Tuesday, 21 August 2007

The anti-climax of one-day internationals

I was delighted with England's victory today in the first one day international against India. This is a pretty rare thing these days in English cricket. Our one day form has been abysmal. But the delight at seeing such an emphatic win, with centuries from both Cook and Bell, doesn't help to lift that general feeling of anti-climax that hangs around yet another lengthy series of one day internationals, this time bolted on to the end of the British summer. Like most English cricket fans, I like test matches (the old-fashioned five-day form of the game). In the old days, the test matches would start later in the summer (June) and would continue to the end of August. The last test match at the Oval meant that summer was almost over and it was time to go back to school. But now the test matches finish in mid August and we have a whole bunch of one day internationals from now until early September. When a one day series precedes a test series, the one days whet your appetite and help you to look forward to the real action. When they come afterwards, they just feel like afterthoughts.

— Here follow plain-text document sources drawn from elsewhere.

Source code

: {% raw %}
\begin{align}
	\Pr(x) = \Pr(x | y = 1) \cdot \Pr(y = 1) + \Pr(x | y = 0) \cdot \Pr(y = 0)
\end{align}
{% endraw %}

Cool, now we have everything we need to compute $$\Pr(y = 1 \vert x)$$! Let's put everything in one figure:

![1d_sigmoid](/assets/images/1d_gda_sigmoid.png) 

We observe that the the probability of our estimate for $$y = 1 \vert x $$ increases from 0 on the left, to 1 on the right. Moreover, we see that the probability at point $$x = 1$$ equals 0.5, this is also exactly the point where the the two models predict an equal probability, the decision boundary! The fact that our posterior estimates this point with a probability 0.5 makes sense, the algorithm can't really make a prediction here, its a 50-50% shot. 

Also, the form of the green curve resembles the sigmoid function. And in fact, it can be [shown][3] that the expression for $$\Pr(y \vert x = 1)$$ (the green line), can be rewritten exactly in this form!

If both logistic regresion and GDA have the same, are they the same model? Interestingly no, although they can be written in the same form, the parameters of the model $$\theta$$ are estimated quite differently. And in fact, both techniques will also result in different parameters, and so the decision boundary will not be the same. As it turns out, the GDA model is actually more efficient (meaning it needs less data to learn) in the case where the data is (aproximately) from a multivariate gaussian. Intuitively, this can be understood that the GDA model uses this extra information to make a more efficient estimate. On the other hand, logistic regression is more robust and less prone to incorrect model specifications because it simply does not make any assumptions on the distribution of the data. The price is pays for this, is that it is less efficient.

Several things made the beginning of this series of seven one day-ers feel even more like a damp squib. England's one day side is quite different from the test side, different captain, some different personnel, and it makes it feel less like a continuation of the summer than it would if it were the same side, as it used to be years ago. It was in Southampton, too, and not at a test ground, and under lights. I don't know that floodlit cricket really works in England. I once went to a floodlit match at Edgbaston, Birmingham, England v. Pakistan, the night of the 2001 general election, and the atmosphere feels odd, not least because it is rarely hot enough in England to make one enjoy sitting outside all evening.

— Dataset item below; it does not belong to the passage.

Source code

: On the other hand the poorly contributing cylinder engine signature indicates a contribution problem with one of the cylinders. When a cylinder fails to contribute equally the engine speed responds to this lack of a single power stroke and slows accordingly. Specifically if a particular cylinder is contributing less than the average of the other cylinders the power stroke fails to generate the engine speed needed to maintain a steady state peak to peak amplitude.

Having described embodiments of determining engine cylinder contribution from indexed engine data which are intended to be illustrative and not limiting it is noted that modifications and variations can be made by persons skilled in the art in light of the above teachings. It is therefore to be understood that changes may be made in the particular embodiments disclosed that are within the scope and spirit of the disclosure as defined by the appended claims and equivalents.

Still, if England keep performing like they did today, I might manage to be less grumpy about that anti-climactic feeling that the cricket season is hastening too quickly to an end.


Anonymous said...

I agree, the lack of tests in the late summer has been a bit of a let down and one day games just aren't the same, not least because England generally do far worse in one dayers than in tests (last night being a pleasant exception).

It's a sad reflection on one of the ways that TV coverage is changing the shape of the game.

That said, I won't complain too much if we play like we did last night in the rest of the one day games :)

Jacqui said...

Well, my Dad will be pleased with any good result, any time of the season.